Forum Discussion

RubenPadial's avatar
RubenPadial
Icon for Contributor rankContributor
10 months ago

Intel FPGA AI Sutie Inference Engine

Is there any official documentation on the DLA runtime or inference engine for managing the DLA from the ARM side? I need to develop a custom application for running inference, but so far, I’ve only found the dla_benchmark (main.cpp) and streaming_inference_app.cpp example files. There should be some documentation covering the SDK. The only documentation that i found related with is the Intel FPGA AI suite PCIe based design example https://www.intel.com/content/www/us/en/docs/programmable/768977/2024-3/fpga-runtime-plugin.html

From what I understand, the general inference workflow involves the following steps:

  1. Identify the hardware architecture
  2. Deploy the model
  3. Prepare the input data
  4. Send inference requests to the DLA
  5. Retrieve the output data

42 Replies

  • JohnT_Altera's avatar
    JohnT_Altera
    Icon for Regular Contributor rankRegular Contributor

    Hi,


    Can you share me with your code or step so that I can try duplicating the issue from my side?


  • JohnT_Altera's avatar
    JohnT_Altera
    Icon for Regular Contributor rankRegular Contributor

    Hi,


    You may make use of dla_benchmark apps and modfy from there. The new method should be as using "device_name.find("FPGA")"

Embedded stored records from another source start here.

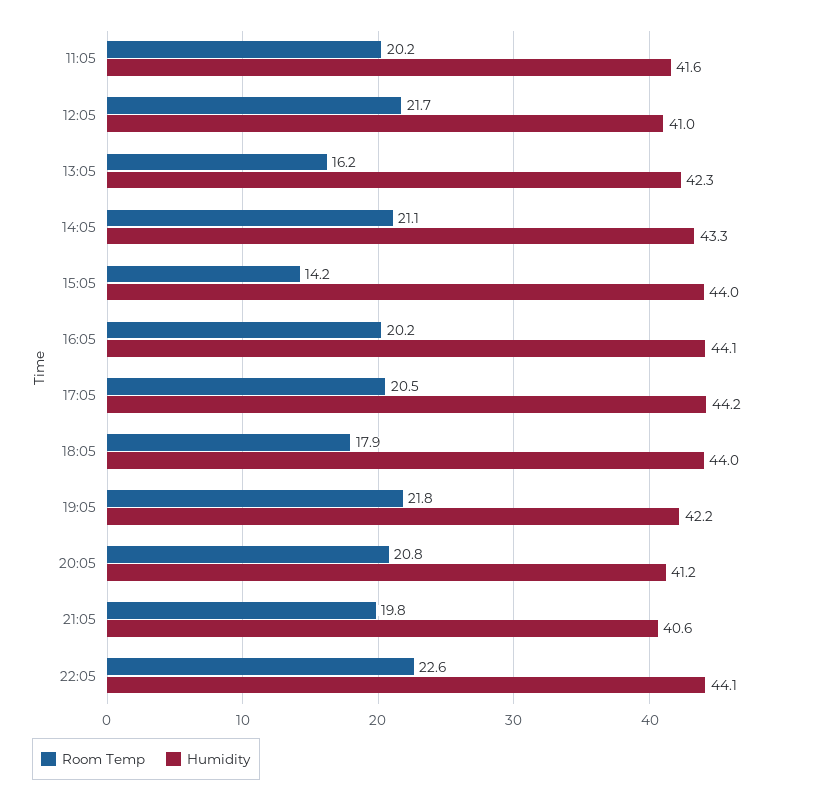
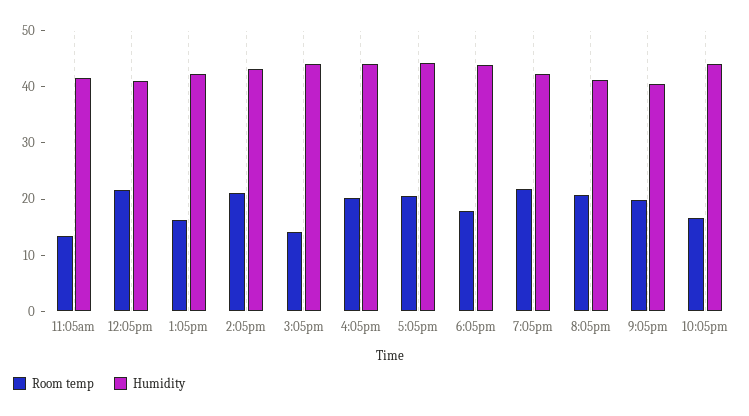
  {
    "Room Temp": {
-     "11:05": 20.2,
+     "11:05": 14,
      "12:05": 21.7,
      "13:05": 16.2,
      "14:05": 21.1,
      "15:05": 14.2,
      "16:05": 20.2,
      "17:05": 20.5,
      "18:05": 17.9,
      "19:05": 21.8,
      "20:05": 20.8,
      "21:05": 19.8,
-     "22:05": 22.6
+     "22:05": 16
    },
    "Humidity": {
      "11:05": 41.6,
      "12:05": 41,
      "13:05": 42.3,
      "14:05": 43.3,
      "15:05": 44,
      "16:05": 44.1,
      "17:05": 44.2,
      "18:05": 44,
      "19:05": 42.2,
      "20:05": 41.2,
      "21:05": 40.6,
      "22:05": 44.1
    }
  }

    • RubenPadial's avatar
      RubenPadial
      Icon for Contributor rankContributor

      Hello @JohnT_Intel

      Taking dla_benchmark as an example, I get the following error:

      [ ERROR ]

      runtime/hps_packages/openvino/src/inference/src/ie_common.cpp:75
      runtime/plugin/src/dlia_infer_request.cpp:53 Number of inference requests exceed the maximum number of inference requests supported per instance 5

      I'm looping the inference request because I need to instantiate the DLA and continuously request inferences with new data. Each inference must be a single request, so I set nireq=1 and niter=1. Once an inference is finished, I request a new one with new input data.

      Therefore, I loop from step no. 9 to 11, obtaining the new input data before filling the blobs.

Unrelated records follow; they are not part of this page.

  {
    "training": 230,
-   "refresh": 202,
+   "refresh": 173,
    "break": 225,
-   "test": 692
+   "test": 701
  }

      Is this approach correct? I understand a real application needs to instantiate de DLA and keep filling input to compute the CNN oputput with new data.




  • JohnT_Altera's avatar
    JohnT_Altera
    Icon for Regular Contributor rankRegular Contributor

    Hi Ruben,


    Currently the only documentation is from the OpenVINO tools. When you are using HETERO:FPGA, CPU then the OpenVINO will try the AI in FPGA whenever it is possible and if it is not possible then the layer will be performed in CPU side. The OpenVINO will automatically communicate with the FPGA MMD driver


    Let me know if you have further queries on this or you need any help on this.


    • RubenPadial's avatar
      RubenPadial
      Icon for Contributor rankContributor

      Hello @JohnT_Intel ,

      But when I use "GetAvailableDevices()" method I only get CPU as available device. There should be something I missed.
      Form my point of view, there some points to be clarified from the Intel/Altera side to use OpenVINO tool in FPGA devices with FPGA AI Suite.

  • JohnT_Altera's avatar
    JohnT_Altera
    Icon for Regular Contributor rankRegular Contributor

    Hi Ruben,


    Currently we do not have any document publish. Let me check internally if we have any documentation to share out.

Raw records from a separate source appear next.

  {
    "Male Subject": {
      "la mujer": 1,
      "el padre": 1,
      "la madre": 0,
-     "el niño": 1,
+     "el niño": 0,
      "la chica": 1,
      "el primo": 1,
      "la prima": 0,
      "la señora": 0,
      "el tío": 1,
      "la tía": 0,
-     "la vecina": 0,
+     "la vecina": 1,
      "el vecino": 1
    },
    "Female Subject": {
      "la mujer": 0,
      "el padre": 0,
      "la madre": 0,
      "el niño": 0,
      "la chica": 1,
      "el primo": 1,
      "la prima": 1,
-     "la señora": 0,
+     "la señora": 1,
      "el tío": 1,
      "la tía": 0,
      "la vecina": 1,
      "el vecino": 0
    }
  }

    • RubenPadial's avatar
      RubenPadial
      Icon for Contributor rankContributor

      Hello @JohnT_Intel ,

      I know both example applications are based on OpenVINO runtime but I cannot find anything about FPGA and HETERO plugin to make inferences in HETERO:FPGA,CPU mode. This is the documentation I found https://docs.openvino.ai/archives/index.html

      I will very helpful any official documentation from Intel side to make Intel FPGA AI suite really useful.